1932 novel by Evelyn Waugh

Black Mischief is Evelyn Waugh's third novel, published in 1932. Expanded from a novella, 'Seth', the novel chronicles the efforts of the British-educated Emperor Seth, assisted by a fellow Oxford University graduate, Basil Seal, to modernise his Empire, the fictional African island of Azania, located in the Indian Ocean off the eastern coast of Africa.

The novel was written while Waugh was a house guest at Madresfield Court in Worcestershire. The old nursery had been converted into a writing room for Waugh. The novel is dedicated to the Lygon sisters, who had the run of the place (their father, William Lygon, 7th Earl Beauchamp, having been forced into exile in 1931 under threat of prosecution for his homosexuality), and posed for some of the drawings Waugh did for the first edition.

When Black Mischief was published in 1932, the editor of the Catholic journal The Tablet, Ernest Oldmeadow, launched a violent attack on the book and its author, stating that the novel was "a disgrace to anybody professing the Catholic name". Waugh, wrote Oldmeadow, "was intent on elaborating a work outrageous not only to Catholic but to ordinary standards of modesty". Waugh made no public rebuttal of these charges; an open letter to the Cardinal Archbishop of Westminster was prepared, but on the advice of Waugh's friends was not sent.

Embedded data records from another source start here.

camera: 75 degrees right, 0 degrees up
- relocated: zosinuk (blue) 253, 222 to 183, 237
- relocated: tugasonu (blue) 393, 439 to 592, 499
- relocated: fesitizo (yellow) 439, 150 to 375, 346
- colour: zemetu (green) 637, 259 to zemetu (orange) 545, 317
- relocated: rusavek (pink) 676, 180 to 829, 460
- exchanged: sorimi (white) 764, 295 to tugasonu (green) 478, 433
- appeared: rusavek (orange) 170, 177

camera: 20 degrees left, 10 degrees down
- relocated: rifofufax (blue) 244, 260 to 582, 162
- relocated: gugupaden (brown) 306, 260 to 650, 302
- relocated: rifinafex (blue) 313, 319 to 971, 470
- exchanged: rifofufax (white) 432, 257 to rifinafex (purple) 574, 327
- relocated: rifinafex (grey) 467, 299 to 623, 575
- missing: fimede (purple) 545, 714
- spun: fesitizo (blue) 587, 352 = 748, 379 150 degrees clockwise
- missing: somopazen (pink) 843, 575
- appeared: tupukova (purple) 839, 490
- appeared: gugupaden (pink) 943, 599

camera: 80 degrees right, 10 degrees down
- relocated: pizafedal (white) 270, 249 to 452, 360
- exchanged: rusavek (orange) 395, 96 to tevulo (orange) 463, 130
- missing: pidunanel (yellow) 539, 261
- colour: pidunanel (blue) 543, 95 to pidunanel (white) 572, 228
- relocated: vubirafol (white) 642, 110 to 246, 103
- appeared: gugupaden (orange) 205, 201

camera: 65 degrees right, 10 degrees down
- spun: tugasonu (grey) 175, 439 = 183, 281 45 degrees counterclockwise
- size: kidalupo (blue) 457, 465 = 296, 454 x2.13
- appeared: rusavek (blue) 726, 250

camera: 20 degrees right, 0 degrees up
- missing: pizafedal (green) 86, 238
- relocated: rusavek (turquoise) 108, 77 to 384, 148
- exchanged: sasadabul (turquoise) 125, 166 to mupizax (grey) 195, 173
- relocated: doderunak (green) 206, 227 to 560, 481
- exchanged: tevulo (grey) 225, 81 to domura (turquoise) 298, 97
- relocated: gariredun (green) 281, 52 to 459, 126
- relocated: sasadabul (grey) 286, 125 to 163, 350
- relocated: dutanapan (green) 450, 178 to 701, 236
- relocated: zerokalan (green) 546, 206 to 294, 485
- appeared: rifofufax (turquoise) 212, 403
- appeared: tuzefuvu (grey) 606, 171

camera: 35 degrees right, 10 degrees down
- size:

The novel has been published in the United Kingdom by Penguin Classics (ISBN 9780141183985), and in the United States by Back Bay Books (ISBN 0316917338).

==Plot synopsis==
After winning a civil war against his late father Seyid (who is unfortunately eaten by his own soldiers), Seth, Oxford-educated emperor of the fictional nation of Azania, makes it his goal to modernise his country. He recruits Basil Seal, a shiftless college friend and heir to an English political family in the country after stealing his mother’s jewellery to pay for his ticket, to preside over the newly established Ministry of Modernization, with the help of Krikor Yokoumian, a successful Armenian shopkeeper and fixer. Basil enters into the society of the capital, Debra Dowa. This consists mainly of various heads of society and government, including the head of the Army, General Connolly. Connolly was a former Irish game-warden who had taken a local wife, whom he refers to as "Black Bitch", as the Duke & Duchess of Ukaka; the Minister of the Interior Viscount Boaz, and the Earl of Ngumo; the representatives of the British diplomatic corps, interested only in the legation garden and gossip from home at the expense of any interest in local affairs, headed by a failed career diplomat Sir Samson Courteney; Monsieur Ballon, the French freemason consul, determined that all actions on the part of the British are in fact coded pieces of a great master plan and his wife, generally believed to be having an affair with General Connolly after French agents overhear a game of consequences at a party; and two members of the RSPCA, Dame Mildred Porch and Miss Sarah Tin, who the Azanians believe are there to assist in creating more efficient ways to be cruel to animals.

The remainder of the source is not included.